“It was the political event of the weekend – the arrival of Labour leadership contender Jeremy Corbyn in Birmingham” – standing room only
Adrian caught up with Jeremy Corbyn and asked him what difference he thinks he would make if he was to be the next leader of the Labour party. The Herald’s audiBoom extract from the Bordesley event prompted the writer to find the interview on Monday’s programme.
Corbyn thinks of this leadership contest as being more about democratic expression – the wishes of ordinary people, currently not accurately represented under the present electoral system – and an alternative economic vision: in sum: “We don’t have to accept austerity”.
Osborne’s austerity has increased debt and cut services
Corbyn response to two questions: first, that the alternative to austerity is to expand and rebalance the economy, collect taxes due, increase pay, support manufacturing and invest your way to prosperity.
Second, that the crisis in Calais and the Libya refugee camps is a product of wars around world – a shared human responsibility.

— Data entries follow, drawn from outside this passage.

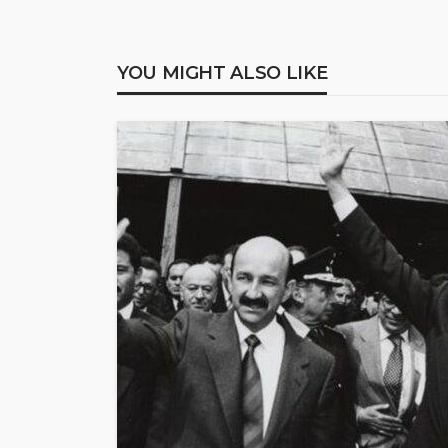
YOU MIGHT ALSO LIKE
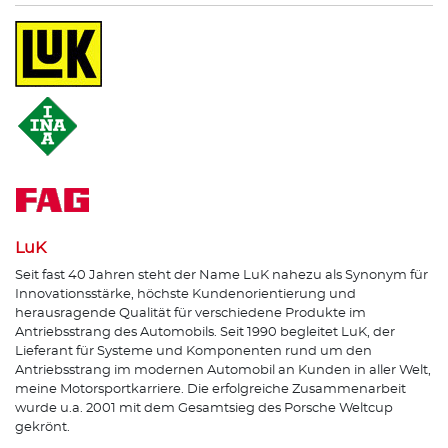
LuK
Seit fast 40 Jahren steht der Name LuK nahezu als Synonym für
Innovationsstärke, höchste Kundenorientierung und
herausragende Qualität für verschiedene Produkte im
Antriebsstrang des Automobils. Seit 1990 begleitet LuK, der
Lieferant für Systeme und Komponenten rund um den
Antriebsstrang im modernen Automobil an Kunden in aller Welt,
meine Motorsportkarriere. Die erfolgreiche Zusammenarbeit
wurde u.a. 2001 mit dem Gesamtsieg des Porsche Weltcup
gekrönt.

The United Nations as an internationally responsible organisation should look at the causes of insecurity causing those unable to survive to go somewhere else.
Birmingham author and Birmingham Press contributor, Steve Beauchampé writes – as many think:
“A Tim Farron led Lib Dems, Nicola Sturgeon and the SNP, the Greens, Plaid Cymru and Corbyn at Labour … not a bad left leaning alliance”.